Datasets: module 'tensorflow_datasets.core.features' has no attribute 'text'

Created on 27 Oct 2020 · 5Comments · Source: tensorflow/datasets

tokenizer_en = tfds.features.text.SubwordTextEncoder.build_from_corpus( corpus_en, target_vocab_size=2**13) #Reducing the number of words if our dataset contains about 200,000 unique words, we have reduced it to an assumed 2^13 words(distinct) tokenizer_fr = tfds.features.text.SubwordTextEncoder.build_from_corpus( corpus_fr, target_vocab_size=2**13)

facing this error:
AttributeError Traceback (most recent call last)
in ()
1 # tokenizer_en = tfds.features.text.SubwordTextEncoder.build_from_corpus(
2 # corpus_en, target_vocab_size=213) #Reducing the number of words if our dataset contains about 200,000 unique words, we have reduced it to an assumed 2^13 words(distinct)
----> 3 tokenizer_fr = tfds.features.text.SubwordTextEncoder.build_from_corpus(
4 corpus_fr, target_vocab_size=213)

AttributeError: module 'tensorflow_datasets.core.features' has no attribute 'text'

bug

Source

lopeselio

All 5 comments

Subwordtextencoder is now deprecated. Look here
Instead use tensorflow_text

PrattJena on 27 Oct 2020

Indeed, the API is deprecated. Please use tfds.deprecated.text or update your code to use tensorflow_text https://www.tensorflow.org/datasets/api_docs/python/tfds/deprecated/text

Conchylicultor on 27 Oct 2020

👍1

tensorflow_text doesn't have SubwordTextEncoder

haifengkao on 9 Nov 2020

tensorflow_text has a few option for subword tokenizer, like BertTokenizer, WordpieceTokenizer.

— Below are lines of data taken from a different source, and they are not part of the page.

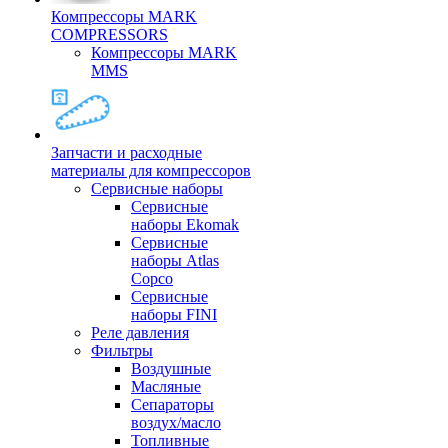
Компрессоры MARK
COMPRESSORS
Компрессоры MARK
MMS
Запчасти и расходные
материалы для компрессоров
Cервисные наборы
Сервисные
наборы Ekomak
Cервисные
наборы Atlas
Copco
Сервисные
наборы FINI
Реле давления
Фильтры
Воздушные
Масляные
Сепараторы
воздух/масло
Топливные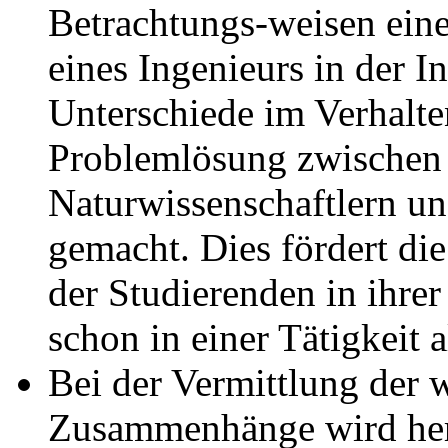
Betrachtungs-weisen ein
eines Ingenieurs in der I
Unterschiede im Verhalte
Problemlösung zwischen 
Naturwissenschaftlern u
gemacht. Dies fördert di
der Studierenden in ihrer 
schon in einer Tätigkeit 
Bei der Vermittlung der 
Zusammenhänge wird hera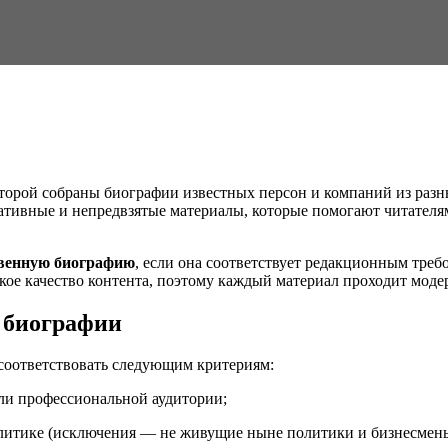
орой собраны биографии известных персон и компаний из разных
тивные и непредвзятые материалы, которые помогают читателям 
твенную биографию
, если она соответствует редакционным тре
кое качество контента, поэтому каждый материал проходит моде
 биографии
соответствовать следующим критериям:
ли профессиональной аудитории;
олитике (исключения — не живущие ныне политики и бизнесмены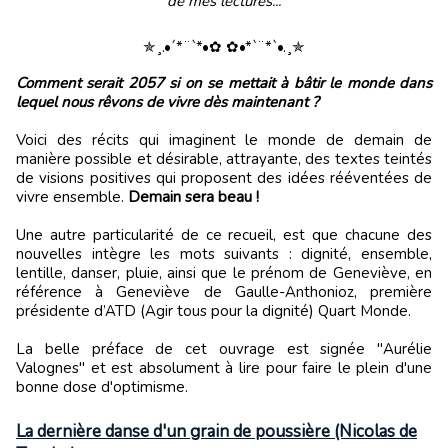
de mes lectures...
✯¸.•´*¨`*•✿ ✿•*`¨*`•.¸✯
Comment serait 2057 si on se mettait à bâtir le monde dans
lequel nous rêvons de vivre dès maintenant ?
Voici des récits qui imaginent le monde de demain de
manière possible et désirable, attrayante, des textes teintés
de visions positives qui proposent des idées rééventées de
vivre ensemble.
Demain sera beau !
Une autre particularité de ce recueil, est que chacune des
nouvelles intègre les mots suivants : dignité, ensemble,
lentille, danser, pluie, ainsi que le prénom de Geneviève, en
référence à Geneviève de Gaulle-Anthonioz, première
présidente d’ATD (Agir tous pour la dignité) Quart Monde.
La belle préface de cet ouvrage est signée "Aurélie
Valognes" et est absolument à lire pour faire le plein d'une
bonne dose d'optimisme.
La dernière danse d'un grain de poussière (Nicolas de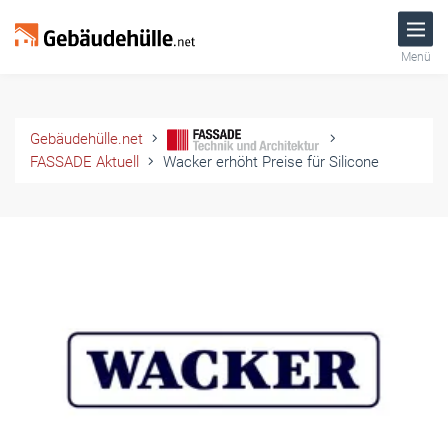
Menü
Gebäudehülle.net
FASSADE Aktuell
Wacker erhöht Preise für Silicone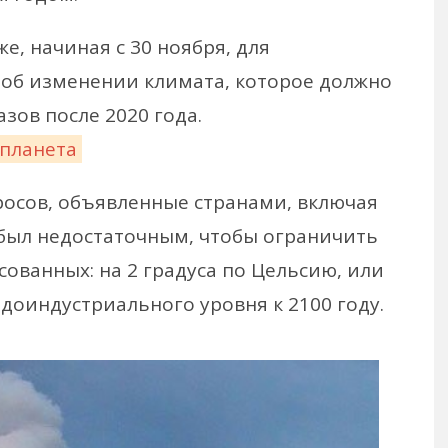
, начиная с 30 ноября, для
об изменении климата, которое должно
зов после 2020 года.
 планета
осов, объявленные странами, включая
был недостаточным, чтобы ограничить
ованных: на 2 градуса по Цельсию, или
 доиндустриального уровня к 2100 году.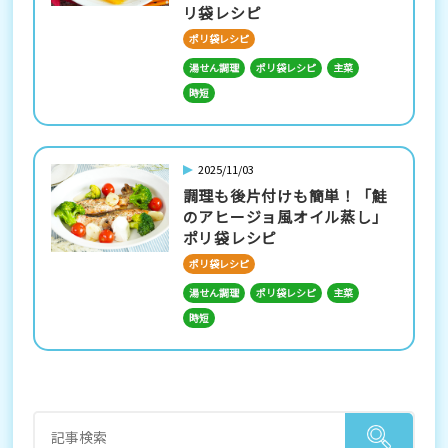
リ袋レシピ
ポリ袋レシピ
湯せん調理
ポリ袋レシピ
主菜
時短
2025/11/03
調理も後片付けも簡単！「鮭
のアヒージョ風オイル蒸し」
ポリ袋レシピ
ポリ袋レシピ
湯せん調理
ポリ袋レシピ
主菜
時短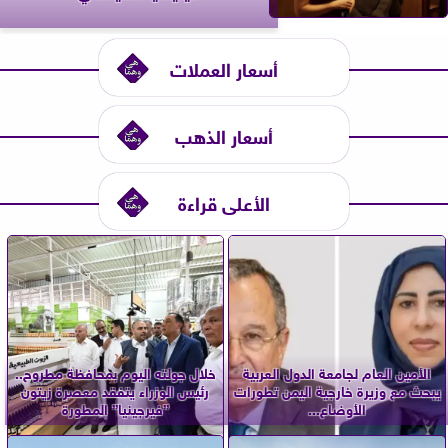
أسعار العملات
أسعار الذهب
الأعلى قراءة
الأمين العام لجامعة الدول العربية
خلال جولته اليوم بمحافظة مطروح..
يبحث مع وزيرة خارجية اليمن تطورات
رئيس الوزراء يتفقد معصرة زيتون
الأوضاع...
”فيرجينيا” المطورة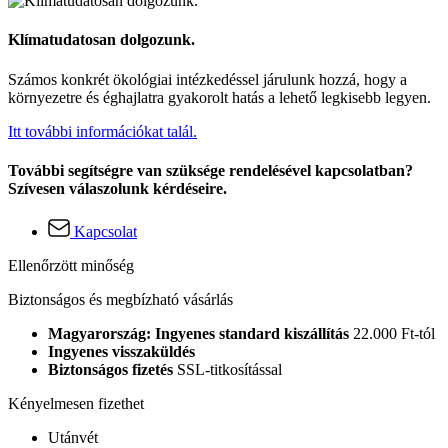
Klímatudatosan dolgozunk.
Számos konkrét ökológiai intézkedéssel járulunk hozzá, hogy a
környezetre és éghajlatra gyakorolt hatás a lehető legkisebb legyen.
Itt további információkat talál.
További segítségre van szüksége rendelésével kapcsolatban?
Szívesen válaszolunk kérdéseire.
Kapcsolat
Ellenőrzött minőség
Biztonságos és megbízható vásárlás
Magyarország: Ingyenes standard kiszállítás
22.000 Ft-tól
Ingyenes visszaküldés
Biztonságos fizetés
SSL-titkosítással
Kényelmesen fizethet
Utánvét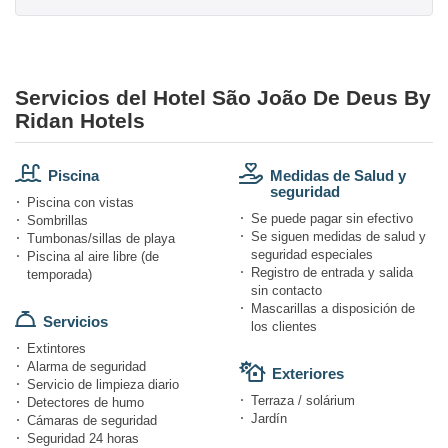
Servicios del Hotel São João De Deus By
Ridan Hotels
Piscina
Medidas de Salud y
seguridad
Piscina con vistas
Se puede pagar sin efectivo
Sombrillas
Se siguen medidas de salud y
Tumbonas/sillas de playa
seguridad especiales
Piscina al aire libre (de
Registro de entrada y salida
temporada)
sin contacto
Mascarillas a disposición de
Servicios
los clientes
Extintores
Alarma de seguridad
Exteriores
Servicio de limpieza diario
Terraza / solárium
Detectores de humo
Jardín
Cámaras de seguridad
Seguridad 24 horas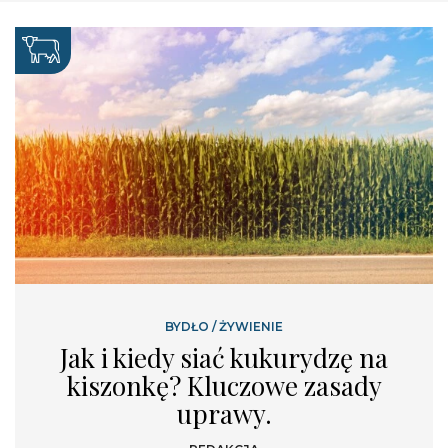
BYDŁO
/
ŻYWIENIE
Jak i kiedy siać kukurydzę na
kiszonkę? Kluczowe zasady
uprawy.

I believe they should make it easier though to create vocabulary, maybe with something like: vocab = tf_text.build_vocab(ds, **options). But it's more an issue for TF text.

Conchylicultor on 9 Nov 2020

Just use "tfds.deprecated.text.SubwordTextEncoder.build_from_corpus" instead of "tfds.features.text.SubwordTextEncoder.build_from_corpus",then the problem is solved.